La musique de Gabriel Fauré possède cette vertu rare de concilier l’évidence mélodique et une subtilité harmonique presque insaisissable. À l’occasion des célébrations autour du compositeur français, un nouvel enregistrement vient enrichir la discographie fauréenne sous la bannière du prestigieux label Alpha. Ce disque réunit le violoniste canadien Kerson Leong et le pianiste originaire de notre région, Jonathan Fournel. Pour les mélomanes du Grand Est et les fidèles d’Accent 4, la présence de Jonathan Fournel est toujours un motif de fierté et d’intérêt tout particulier. Né à Sarrebourg et formé en partie au Conservatoire de Strasbourg, le brillant vainqueur du Concours Reine Elisabeth 2021 s’associe ici à l’un des violonistes les plus talentueux de sa génération pour un voyage d’une infinie poésie au cœur de l’univers de Fauré.
Le programme de cet album s’articule judicieusement autour des deux Sonates pour violon et piano de Fauré, deux chefs-d’œuvre séparés par plus de quarante ans de vie créatrice. La Sonate n° 1 en la majeur op. 13, composée au milieu des années 1870, est une œuvre de jeunesse d’une fraîcheur et d’une ardeur irrésistibles. Elle est aujourd’hui l’une des pièces les plus jouées du répertoire de musique de chambre. Face à cette exubérance printanière, la Sonate n° 2 en mi mineur op. 108, écrite en 1916 alors que le compositeur subissait déjà les assauts de la surdité, offre un visage radicalement différent. Plus sombre, plus introspective et d’une complexité formelle accrue, elle témoigne du génie tardif de Fauré, tendu vers une pureté presque ascétique. Entre ces deux géants s’intercalent plusieurs transcriptions de mélodies célèbres et de pièces courtes, créant un parcours fluide et merveilleusement équilibré.

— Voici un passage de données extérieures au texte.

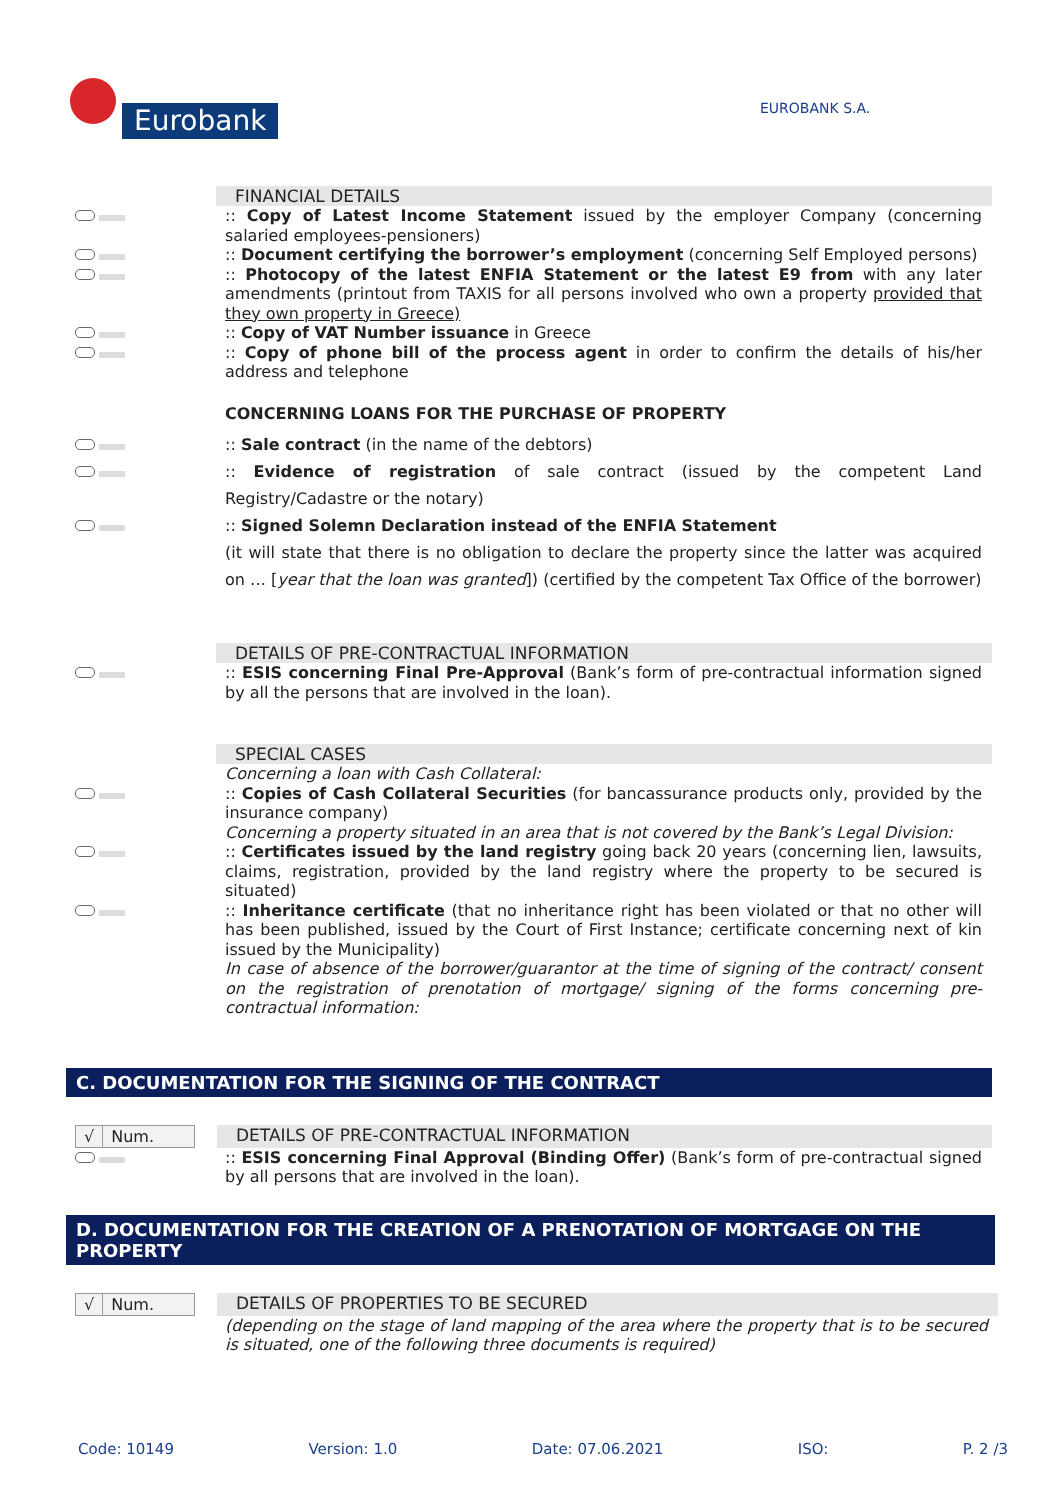Eurobank
EUROBANK S.A.
FINANCIAL DETAILS
:: Copy of Latest Income Statement issued by the employer Company (concerning salaried employees-pensioners)
:: Document certifying the borrower’s employment (concerning Self Employed persons)
:: Photocopy of the latest ENFIA Statement or the latest E9 from with any later amendments (printout from TAXIS for all persons involved who own a property provided that they own property in Greece)
:: Copy of VAT Number issuance in Greece
:: Copy of phone bill of the process agent in order to confirm the details of his/her address and telephone
CONCERNING LOANS FOR THE PURCHASE OF PROPERTY
:: Sale contract (in the name of the debtors)
:: Evidence of registration of sale contract (issued by the competent Land Registry/Cadastre or the notary)
:: Signed Solemn Declaration instead of the ENFIA Statement
(it will state that there is no obligation to declare the property since the latter was acquired on … [year that the loan was granted]) (certified by the competent Tax Office of the borrower)
DETAILS OF PRE-CONTRACTUAL INFORMATION
:: ESIS concerning Final Pre-Approval (Bank’s form of pre-contractual information signed by all the persons that are involved in the loan).
SPECIAL CASES
Concerning a loan with Cash Collateral:
:: Copies of Cash Collateral Securities (for bancassurance products only, provided by the insurance company)
Concerning a property situated in an area that is not covered by the Bank’s Legal Division:
:: Certificates issued by the land registry going back 20 years (concerning lien, lawsuits, claims, registration, provided by the land registry where the property to be secured is situated)
:: Inheritance certificate (that no inheritance right has been violated or that no other will has been published, issued by the Court of First Instance; certificate concerning next of kin issued by the Municipality)
In case of absence of the borrower/guarantor at the time of signing of the contract/ consent on the registration of prenotation of mortgage/ signing of the forms concerning pre-contractual information:
C. DOCUMENTATION FOR THE SIGNING OF THE CONTRACT
√ Num. DETAILS OF PRE-CONTRACTUAL INFORMATION
:: ESIS concerning Final Approval (Binding Offer) (Bank’s form of pre-contractual signed by all persons that are involved in the loan).
D. DOCUMENTATION FOR THE CREATION OF A PRENOTATION OF MORTGAGE ON THE PROPERTY
√ Num. DETAILS OF PROPERTIES TO BE SECURED
(depending on the stage of land mapping of the area where the property that is to be secured is situated, one of the following three documents is required)
Code: 10149 Version: 1.0 Date: 07.06.2021 ISO: P. 2 /3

Ce qui frappe d’emblée à l’écoute de ce disque, c’est l’incroyable complicité qui unit les deux musiciens. Kerson Leong et Jonathan Fournel évitent avec art le piège d’une lecture trop sentimentale ou brumeuse, souvent associée à tort à la musique française de cette époque. Chez eux, Fauré respire à pleins poumons. Le violon de Kerson Leong déploie une sonorité d’une grande clarté, chaleureuse et dénuée de tout vibrato excessif. Son archet dessine des lignes d’une fluidité remarquable, particulièrement dans la Première Sonate où l’élan lyrique semble ne jamais vouloir s’interrompre. À ses côtés, Jonathan Fournel fait preuve d’une maîtrise pianistique absolue. Son jeu se caractérise par une palette de couleurs d’une immense richesse et un art du toucher qui éclaire chaque recoin de la partition. Loin de se cantonner à un rôle d’accompagnateur, le pianiste lorrain dialogue d’égal à égal avec le violoniste, structurant le discours musical avec une précision rythmique impeccable et un sens inné de la respiration collective.

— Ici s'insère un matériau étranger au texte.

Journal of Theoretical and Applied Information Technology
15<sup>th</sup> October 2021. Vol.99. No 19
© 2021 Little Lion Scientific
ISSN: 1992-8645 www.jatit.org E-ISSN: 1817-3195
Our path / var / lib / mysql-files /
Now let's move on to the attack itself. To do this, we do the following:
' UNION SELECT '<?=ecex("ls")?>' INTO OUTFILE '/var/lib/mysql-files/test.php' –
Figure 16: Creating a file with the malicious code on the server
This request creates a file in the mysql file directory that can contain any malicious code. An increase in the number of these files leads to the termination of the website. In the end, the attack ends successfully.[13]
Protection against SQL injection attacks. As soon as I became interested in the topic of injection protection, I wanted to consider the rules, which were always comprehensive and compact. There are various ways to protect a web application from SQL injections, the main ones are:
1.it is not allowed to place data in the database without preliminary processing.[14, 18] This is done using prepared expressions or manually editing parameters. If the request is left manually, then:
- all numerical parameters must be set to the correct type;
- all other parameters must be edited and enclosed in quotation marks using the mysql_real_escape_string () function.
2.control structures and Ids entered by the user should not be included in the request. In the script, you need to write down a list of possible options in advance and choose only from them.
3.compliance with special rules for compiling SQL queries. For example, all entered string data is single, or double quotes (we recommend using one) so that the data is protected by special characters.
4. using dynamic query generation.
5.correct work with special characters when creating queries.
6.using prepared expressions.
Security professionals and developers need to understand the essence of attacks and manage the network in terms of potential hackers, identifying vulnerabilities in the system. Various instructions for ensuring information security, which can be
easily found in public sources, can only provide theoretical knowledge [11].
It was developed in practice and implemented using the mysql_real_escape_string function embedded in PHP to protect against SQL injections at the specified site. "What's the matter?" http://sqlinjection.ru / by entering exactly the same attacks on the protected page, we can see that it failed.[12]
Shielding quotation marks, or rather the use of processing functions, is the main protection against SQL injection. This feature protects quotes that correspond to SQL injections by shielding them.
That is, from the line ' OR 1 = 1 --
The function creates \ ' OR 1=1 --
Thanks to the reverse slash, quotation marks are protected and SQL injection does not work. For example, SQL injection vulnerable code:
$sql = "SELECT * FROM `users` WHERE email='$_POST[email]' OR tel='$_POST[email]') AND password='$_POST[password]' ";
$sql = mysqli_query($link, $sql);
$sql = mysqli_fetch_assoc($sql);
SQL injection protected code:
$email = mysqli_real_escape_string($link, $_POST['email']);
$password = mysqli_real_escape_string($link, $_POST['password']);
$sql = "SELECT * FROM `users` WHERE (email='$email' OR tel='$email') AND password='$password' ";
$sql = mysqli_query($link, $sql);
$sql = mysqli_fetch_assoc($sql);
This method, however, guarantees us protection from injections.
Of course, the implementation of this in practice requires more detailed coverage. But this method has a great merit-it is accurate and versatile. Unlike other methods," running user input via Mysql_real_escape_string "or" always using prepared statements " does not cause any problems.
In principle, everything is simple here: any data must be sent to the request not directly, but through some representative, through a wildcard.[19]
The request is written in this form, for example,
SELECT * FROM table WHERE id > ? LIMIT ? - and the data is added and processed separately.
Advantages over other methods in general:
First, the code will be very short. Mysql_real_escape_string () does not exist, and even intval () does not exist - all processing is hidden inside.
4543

Le traitement de la Deuxième Sonate est, à cet égard, un modèle du genre. Là où d’autres versions peuvent parfois paraître sévères ou hermétiques, le duo canado-français parvient à rendre la musique lumineuse et profondément émouvante. Le mouvement initial, d’une grande tension dramatique, est mené avec une rigueur exemplaire, tandis que l’Andante médian s’élève avec une gravité sereine d’une beauté à couper le souffle. Le finale, quant à lui, résume parfaitement l’esprit de l’album : une recherche constante de clarté, de finesse et d’élégance sans jamais sacrifier l’intensité de l’émotion.

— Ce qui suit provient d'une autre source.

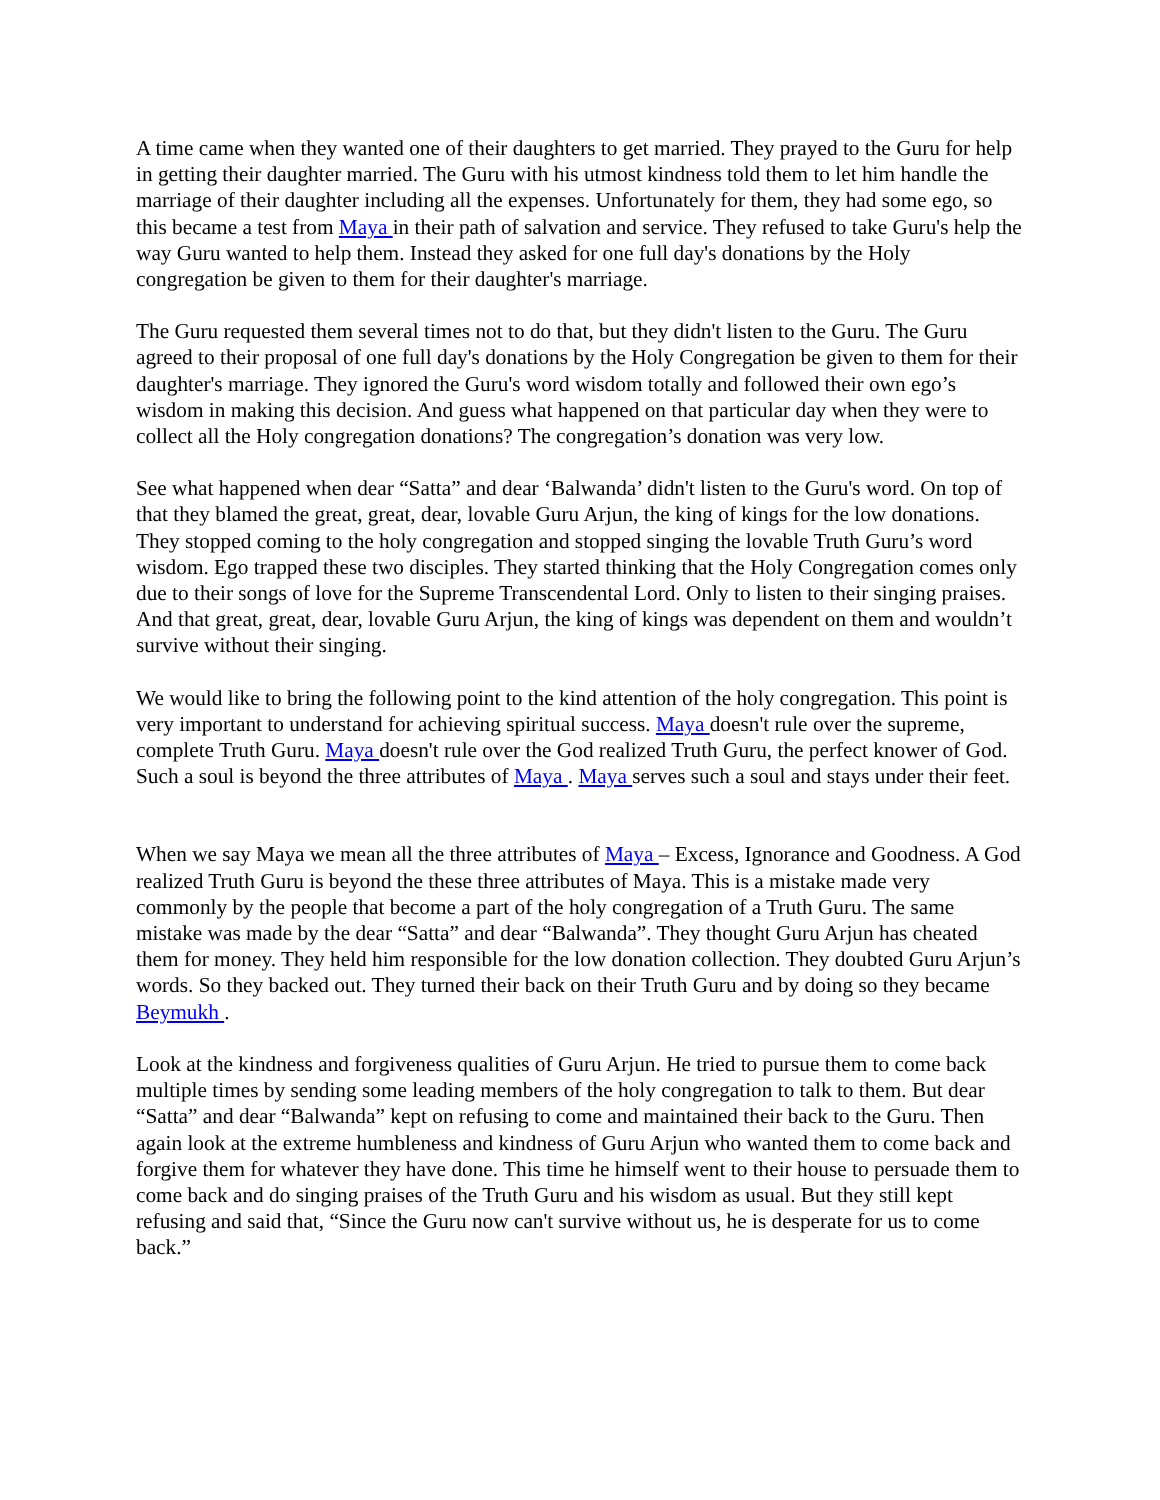A time came when they wanted one of their daughters to get married. They prayed to the Guru for help in getting their daughter married. The Guru with his utmost kindness told them to let him handle the marriage of their daughter including all the expenses. Unfortunately for them, they had some ego, so this became a test from Maya in their path of salvation and service. They refused to take Guru's help the way Guru wanted to help them. Instead they asked for one full day's donations by the Holy congregation be given to them for their daughter's marriage.
The Guru requested them several times not to do that, but they didn't listen to the Guru. The Guru agreed to their proposal of one full day's donations by the Holy Congregation be given to them for their daughter's marriage. They ignored the Guru's word wisdom totally and followed their own ego’s wisdom in making this decision. And guess what happened on that particular day when they were to collect all the Holy congregation donations? The congregation’s donation was very low.
See what happened when dear “Satta” and dear ‘Balwanda’ didn't listen to the Guru's word. On top of that they blamed the great, great, dear, lovable Guru Arjun, the king of kings for the low donations. They stopped coming to the holy congregation and stopped singing the lovable Truth Guru’s word wisdom. Ego trapped these two disciples. They started thinking that the Holy Congregation comes only due to their songs of love for the Supreme Transcendental Lord. Only to listen to their singing praises. And that great, great, dear, lovable Guru Arjun, the king of kings was dependent on them and wouldn’t survive without their singing.
We would like to bring the following point to the kind attention of the holy congregation. This point is very important to understand for achieving spiritual success. Maya doesn't rule over the supreme, complete Truth Guru. Maya doesn't rule over the God realized Truth Guru, the perfect knower of God. Such a soul is beyond the three attributes of Maya . Maya serves such a soul and stays under their feet.
When we say Maya we mean all the three attributes of Maya – Excess, Ignorance and Goodness. A God realized Truth Guru is beyond the these three attributes of Maya. This is a mistake made very commonly by the people that become a part of the holy congregation of a Truth Guru. The same mistake was made by the dear “Satta” and dear “Balwanda”. They thought Guru Arjun has cheated them for money. They held him responsible for the low donation collection. They doubted Guru Arjun’s words. So they backed out. They turned their back on their Truth Guru and by doing so they became Beymukh .
Look at the kindness and forgiveness qualities of Guru Arjun. He tried to pursue them to come back multiple times by sending some leading members of the holy congregation to talk to them. But dear “Satta” and dear “Balwanda” kept on refusing to come and maintained their back to the Guru. Then again look at the extreme humbleness and kindness of Guru Arjun who wanted them to come back and forgive them for whatever they have done. This time he himself went to their house to persuade them to come back and do singing praises of the Truth Guru and his wisdom as usual. But they still kept refusing and said that, “Since the Guru now can't survive without us, he is desperate for us to come back.”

Outre les sonates, l’album fait la part belle à l’art de la mélodie fauréenne à travers des transcriptions particulièrement soignées. Les mélodies de Fauré sont de véritables joyaux poétiques, et les transcrire pour le violon est un exercice délicat. Les deux interprètes relèvent le défi avec brio. Qu’il s’agisse du célèbre « Après un rêve », des nostalgiques « Les Berceaux » ou encore du délicat « Clair de lune », le violon chante littéralement, palliant l’absence des mots par une expressivité de chaque instant. La « Fileuse », extraite de la suite Pelléas et Mélisande dans l’arrangement de Leopold Auer, permet également de mesurer la virtuosité ailée des deux artistes, tout en légèreté et en transparence.
Enregistré dans l’acoustique idéale du Domaine Forget de Charlevoix au Québec, ce disque bénéficie d’une prise de son remarquable qui restitue à la perfection l’équilibre subtil entre les deux instruments. C’est une réussite totale qui fera date dans la discographie de Gabriel Fauré. Pour Jonathan Fournel, cette parution confirme une fois de plus son statut de poète du clavier et de digne ambassadeur de l’école pianistique française, et plus localement, de notre région Grand Est. Un disque indispensable à écouter sans modération sur les ondes d’Accent 4.